Paper No. 7
Presentation Time: 3:40 PM


SAUER, Daniela1, AL-SHARIF, Riyad2, ZWANZIG, Lisa1, BRÜCKNER, Helmut3, SCARCIGLIA, Fabio4 and STAHR, Karl2, (1)Institute of Geography, University of Technology, Helmholtzstr. 10, Dresden, D-01069, Germany, (2)Institute of Soil Science, Hohenheim University, Emil-Wolff-Str. 27, Stuttgart, D-70599, Germany, (3)Institute of Geography, University of Cologne, Albertus-Magnus-Platz, Cologne, D-50923, Germany, (4)Department of Earth Sciences, University of Calabria, Via Pietro Bucci - Cubo 15B, Arcavacata di Rende (CS), I-87036, Italy,

We present here a Last Glacial alluvial fan in Calabria (S Italy), exhibiting several alternating sedimentation and soil formation phases. The paleosols represent Chernozem- and Phaeozem-like soils that very likely formed in steppe to forest steppe environments under continental climatic conditions.

The same environmental conditions that are reflected in the paleosols have been reconstructed based on pollen records from Lago Grande di Monticchio. The latter indicate temperate deciduous forest from 87.98 to 82.73 ka; vegetation fluctuation from 82.73 to 59.00 ka, then Artemisia steppe; alternation between steppe (stadials) and wooded steppe (interstadials) from 59.00 to 25.90 ka; and again open steppe from 25.90 to 14.30 ka (LGM) (Brauer et al., 2007).

Organic matter of the two uppermost Lazzaro paleosols has been 14C-dated to 26.7-28.7 and 28.8-30.3 cal ka BP. Thus, the formation of these soils falls into a period for which the lacustrine record indicates an alternation between steppe and wooded steppe.

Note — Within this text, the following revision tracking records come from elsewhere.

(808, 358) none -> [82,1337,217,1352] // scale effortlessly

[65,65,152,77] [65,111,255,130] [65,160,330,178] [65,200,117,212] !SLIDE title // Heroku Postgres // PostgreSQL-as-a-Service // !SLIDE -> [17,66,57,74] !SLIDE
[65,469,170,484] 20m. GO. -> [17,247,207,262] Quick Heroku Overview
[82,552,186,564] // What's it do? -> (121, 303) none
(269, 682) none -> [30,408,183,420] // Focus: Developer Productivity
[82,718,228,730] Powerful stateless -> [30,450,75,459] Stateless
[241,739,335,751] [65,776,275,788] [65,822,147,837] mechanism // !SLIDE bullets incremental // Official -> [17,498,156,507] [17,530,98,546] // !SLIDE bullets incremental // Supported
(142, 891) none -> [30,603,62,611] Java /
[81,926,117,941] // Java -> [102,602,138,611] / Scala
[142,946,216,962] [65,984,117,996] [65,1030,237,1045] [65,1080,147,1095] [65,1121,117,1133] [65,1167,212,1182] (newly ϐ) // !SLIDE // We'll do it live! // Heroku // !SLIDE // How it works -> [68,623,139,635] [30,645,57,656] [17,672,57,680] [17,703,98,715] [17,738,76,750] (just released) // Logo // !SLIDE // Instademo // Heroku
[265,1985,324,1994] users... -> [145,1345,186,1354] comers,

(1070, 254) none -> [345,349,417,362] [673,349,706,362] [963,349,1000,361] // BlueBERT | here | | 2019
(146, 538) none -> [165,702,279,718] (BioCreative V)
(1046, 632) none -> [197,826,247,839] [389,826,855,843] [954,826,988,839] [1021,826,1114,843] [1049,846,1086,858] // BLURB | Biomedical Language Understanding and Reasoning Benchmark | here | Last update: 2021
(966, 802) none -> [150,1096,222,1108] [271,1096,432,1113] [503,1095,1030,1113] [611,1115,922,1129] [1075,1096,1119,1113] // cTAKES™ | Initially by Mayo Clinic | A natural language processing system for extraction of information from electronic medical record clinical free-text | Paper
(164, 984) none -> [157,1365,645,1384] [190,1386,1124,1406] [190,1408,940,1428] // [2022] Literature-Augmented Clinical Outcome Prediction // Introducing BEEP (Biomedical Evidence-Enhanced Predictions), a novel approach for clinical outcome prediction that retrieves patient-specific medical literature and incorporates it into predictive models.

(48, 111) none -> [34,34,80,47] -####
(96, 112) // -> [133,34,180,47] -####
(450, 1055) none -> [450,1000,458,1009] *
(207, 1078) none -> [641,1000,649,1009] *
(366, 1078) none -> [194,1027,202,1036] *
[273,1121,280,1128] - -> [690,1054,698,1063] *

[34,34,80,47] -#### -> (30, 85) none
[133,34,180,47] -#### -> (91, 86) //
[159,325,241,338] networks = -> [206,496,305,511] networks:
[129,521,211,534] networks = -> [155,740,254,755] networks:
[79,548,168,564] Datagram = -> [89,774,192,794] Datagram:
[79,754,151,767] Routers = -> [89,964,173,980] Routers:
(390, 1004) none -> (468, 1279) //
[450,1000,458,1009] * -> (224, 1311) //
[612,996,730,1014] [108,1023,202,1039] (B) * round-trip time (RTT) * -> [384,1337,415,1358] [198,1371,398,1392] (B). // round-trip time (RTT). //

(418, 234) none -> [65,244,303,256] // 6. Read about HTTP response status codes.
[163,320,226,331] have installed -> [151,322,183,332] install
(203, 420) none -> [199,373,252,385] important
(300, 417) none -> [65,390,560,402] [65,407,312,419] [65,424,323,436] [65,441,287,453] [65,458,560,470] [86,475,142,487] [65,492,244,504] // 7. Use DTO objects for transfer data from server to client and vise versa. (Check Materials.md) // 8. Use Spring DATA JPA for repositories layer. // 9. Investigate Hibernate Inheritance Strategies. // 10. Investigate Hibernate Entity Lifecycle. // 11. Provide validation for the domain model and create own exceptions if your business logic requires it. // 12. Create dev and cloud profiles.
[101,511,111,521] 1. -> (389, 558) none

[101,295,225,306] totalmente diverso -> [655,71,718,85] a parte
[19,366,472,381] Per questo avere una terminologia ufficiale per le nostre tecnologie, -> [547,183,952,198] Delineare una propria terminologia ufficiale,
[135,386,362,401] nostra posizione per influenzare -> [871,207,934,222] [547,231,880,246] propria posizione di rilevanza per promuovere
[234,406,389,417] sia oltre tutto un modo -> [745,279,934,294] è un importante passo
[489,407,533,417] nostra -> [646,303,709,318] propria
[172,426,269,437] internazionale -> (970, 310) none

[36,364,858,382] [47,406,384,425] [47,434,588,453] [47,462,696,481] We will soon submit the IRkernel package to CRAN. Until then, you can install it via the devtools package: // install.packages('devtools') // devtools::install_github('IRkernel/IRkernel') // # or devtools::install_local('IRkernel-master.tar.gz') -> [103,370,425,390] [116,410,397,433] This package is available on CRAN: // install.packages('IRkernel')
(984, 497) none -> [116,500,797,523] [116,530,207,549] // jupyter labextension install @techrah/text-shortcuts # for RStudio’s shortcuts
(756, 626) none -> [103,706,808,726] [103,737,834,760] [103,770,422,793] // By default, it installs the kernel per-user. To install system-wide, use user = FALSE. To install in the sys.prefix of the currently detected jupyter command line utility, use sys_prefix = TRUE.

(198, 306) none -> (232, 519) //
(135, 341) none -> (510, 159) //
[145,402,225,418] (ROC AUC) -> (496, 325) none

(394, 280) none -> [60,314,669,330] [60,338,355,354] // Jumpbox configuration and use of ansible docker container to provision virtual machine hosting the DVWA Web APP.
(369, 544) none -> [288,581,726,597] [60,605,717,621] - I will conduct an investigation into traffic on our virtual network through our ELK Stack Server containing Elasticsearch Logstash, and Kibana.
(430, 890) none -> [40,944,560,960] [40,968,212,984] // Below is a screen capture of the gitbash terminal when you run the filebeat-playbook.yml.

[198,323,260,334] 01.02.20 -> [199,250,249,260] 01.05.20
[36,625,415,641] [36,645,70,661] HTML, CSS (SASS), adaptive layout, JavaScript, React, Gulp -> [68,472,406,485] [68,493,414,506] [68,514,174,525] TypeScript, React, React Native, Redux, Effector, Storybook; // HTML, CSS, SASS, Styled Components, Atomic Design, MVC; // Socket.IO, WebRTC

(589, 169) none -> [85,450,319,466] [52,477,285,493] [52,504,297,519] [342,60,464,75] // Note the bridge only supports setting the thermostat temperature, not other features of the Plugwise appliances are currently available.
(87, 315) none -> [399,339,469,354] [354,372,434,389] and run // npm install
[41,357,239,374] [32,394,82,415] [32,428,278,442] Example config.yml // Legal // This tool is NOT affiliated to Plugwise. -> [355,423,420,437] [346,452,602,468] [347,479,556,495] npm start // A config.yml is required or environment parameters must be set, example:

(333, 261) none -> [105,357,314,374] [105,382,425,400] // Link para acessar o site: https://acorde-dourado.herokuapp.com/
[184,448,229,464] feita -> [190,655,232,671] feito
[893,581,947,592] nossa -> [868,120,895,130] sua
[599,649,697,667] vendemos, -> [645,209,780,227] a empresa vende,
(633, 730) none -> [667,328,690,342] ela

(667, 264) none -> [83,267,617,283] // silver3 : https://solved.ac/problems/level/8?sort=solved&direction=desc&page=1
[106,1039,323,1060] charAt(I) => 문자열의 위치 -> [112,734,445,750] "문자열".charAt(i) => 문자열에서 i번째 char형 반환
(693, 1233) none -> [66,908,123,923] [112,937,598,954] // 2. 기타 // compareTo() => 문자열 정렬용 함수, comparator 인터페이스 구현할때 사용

It is still an open question whether the sedimentation that interrupted the ecologically stable times of soil formation was activated by fluctuations in climate and vegetation cover or by tectonics. The fact that pedogenesis falls into a period of frequent environmental oscillations suggests that the phases of sedimentation are to a certain degree driven by changes in climate and vegetation cover. More data on additional soil-sediment profiles are required to check if paleopedological, lacustrine and marine records can be correlated to obtain an integral reconstruction of paleo-climate, -vegetation, -geomorphodynamics and -pedogenesis in the region.

The soils were analyzed for texture, SOC, carbonates, Fed, total elemental composition and micromorphology. Fed values reflect pedogenetic cycles in the alluvial fan more clearly than SOC contents, which are not as high in the paleosols as might be expected according to their dark color. We conclude that Chernozem- and Phaeozem-like soils developed during the Last Glacial period in South Italy in steppe and forest steppe environments. These soils have been preserved only where they had been buried before the climate shifted again to Mediterranean type. Otherwise SOM of the thick mollic A horizons decomposed, and the soils turned into Mediterranean-type soils.